CHÂTEAU SAINT-PIERRE : RENAISSANCE, BAPTÊME ET CONFIRMATION D’UN GRAND SAINT-JULIEN

décembre 2017 - Propriétés

“Pour le client au restaurant, il y a un certain plaisir à boire le Saint-Julien qui n’est pas sur la table du voisin.”

Jean-Louis et Françoise Triaud entourés par leurs enfants Jean et Vanessa ainsi que leur gendre Orphée

Cru Classé à l’histoire ancienne, le Château Saint-Pierre a fait l’objet d’une brillante reconstitution au début des années 80, après avoir été dispersé par des divisions familiales. Voilà pourquoi son vin, un superbe Saint-Julien de garde, est encore en train de bâtir sa notoriété aujourd’hui. Le fondateur – Henri Martin, grande figure médocaine du 20ème siècle – n’étant plus de ce monde, c’est son petit-fils Jean Triaud qui nous reçoit ; il nous livre la vision familiale du travail réalisé ici depuis ces trois générations, pour Saint-Pierre mais aussi pour son voisin Château Gloria, à la renommée clairement établie. Récemment arrivé à la tête des propriétés, Jean prend la suite de son charismatique papa Jean-Louis Triaud, aux côtés de sa soeur et de son beau-frère, pour préparer sereinement l’avenir des domaines.

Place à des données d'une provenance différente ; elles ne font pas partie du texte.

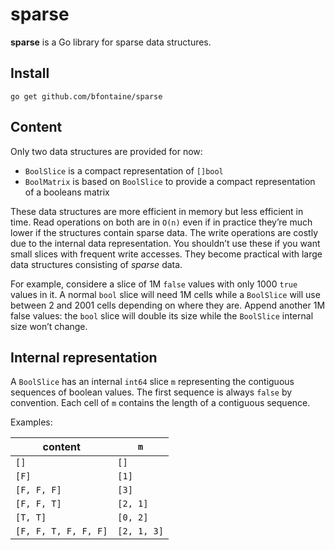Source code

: # sparse

**sparse** is a Go library for sparse data structures.

## Install

    go get github.com/bfontaine/sparse

## Content

Only two data structures are provided for now:

* `BoolSlice` is a compact representation of `[]bool`
* `BoolMatrix` is based on `BoolSlice` to provide a compact representation of a
  booleans matrix

These data structures are more efficient in memory but less efficient in time.
Read operations on both are in `O(n)` even if in practice they’re much lower if
the structures contain sparse data. The write operations are costly due to the
internal data representation. You shouldn’t use these if you want small slices
with frequent write accesses. They become practical with large data structures
consisting of *sparse* data.

For example, considere a slice of 1M `false` values with only 1000 `true`
values in it. A normal `bool` slice will need 1M cells while a `BoolSlice` will
use between 2 and 2001 cells depending on where they are. Append another 1M
false values: the `bool` slice will double its size while the `BoolSlice`
internal size won’t change.

## Internal representation

A `BoolSlice` has an internal `int64` slice `m` representing the contiguous
sequences of boolean values. The first sequence is always `false` by
convention. Each cell of `m` contains the length of a contiguous sequence.

Examples:

| content              | `m`         |
|----------------------|-------------|
| `[]`                 | `[]`        |
| `[F]`                | `[1]`       |
| `[F, F, F]`          | `[3]`       |
| `[F, F, T]`          | `[2, 1]`    |
| `[T, T]`             | `[0, 2]`    |
| `[F, F, T, F, F, F]` | `[2, 1, 3]` |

Il faut commencer par un brin d’histoire, du moins ce que les propriétaires actuels sont parvenus à reconstruire. Ils ne disposent d’aucune archive sur leur Château Saint-Pierre, ni même les millésimes antérieurs à 1982, année qui a vu la renaissance du domaine : issu d’une famille de tonneliers présente à Saint-Julien depuis plus de trois siècles, l’ambitieux Henri Martin a donné carte blanche à son gendre Jean-Louis Triaud pour reconstituer une partie de ce vignoble classé en 1855. Accompagné par son épouse Françoise, il a ainsi rassemblé 17 hectares sur les 40 originels, ce qui en fait aujourd’hui le plus petit des Crus Classés du Médoc. Ses vignes se trouvent toutes sur le beau plateau graveleux en bordure de la rivière, secteur le plus qualitatif de l’appellation. Connu à l’époque sous le nom « Saint-Pierre-Sevaistre », le domaine a été rebaptisé plus simplement « Saint-Pierre ». Parmi les rares témoins du passé, le fameux ouvrage Cocks et Féret (1874) souligne l’emplacement idéal du vignoble : « au milieu d’une glorieuse pléiade d’élites que forment les crûs de Gruaud-Larose, Léoville, Beaucaillou, Lagrange, Langoa et Branaire-du-Luc. » Quant au Château Gloria, son existence remonte au milieu du 20ème siècle. « Il a été créé de toutes pièces par mon grand-père entre 1930 et 1960, à partir de parcelles rachetées essentiellement à de grands Crus Classés du secteur, soit au total 50 hectares réunis. Une création à 100%, qui n’a donc pas pu être prise en compte lors du classement de 1855. Le domaine a construit sa réputation autrement, grâce à l’immense travail d’Henri Martin pour le faire découvrir dans les années 70-80. » raconte Jean. Précisons que bien avant l’entrée de Saint-Pierre dans le giron familial, les deux propriétés avaient déjà vu leurs trajectoires se croiser : parmi les parcelles rachetées à des Crus Classés pour constituer le vignoble de Gloria, près de 15 hectares provenaient très précisément du Château Saint-Pierre (avant son morcellement).
Depuis 2016, Jean-Louis Triaud a pris du recul pour laisser la place à son fils, arrivé en 2005 sur les propriétés, à sa fille Vanessa et à son gendre Orphée. Il leur a confié le navire, avec un vrai pouvoir décisionnaire puis, dans la foulée, a quitté la présidence des Girondins de Bordeaux, qu’il exerçait depuis 21 ans. « Mais mon père nous accompagne toujours, surtout dans les relations commerciales historiques ; c’est un métier où on ne prend jamais vraiment sa retraite. Comme mon grand-père à l’époque, présent ici jusqu’à son dernier jour. »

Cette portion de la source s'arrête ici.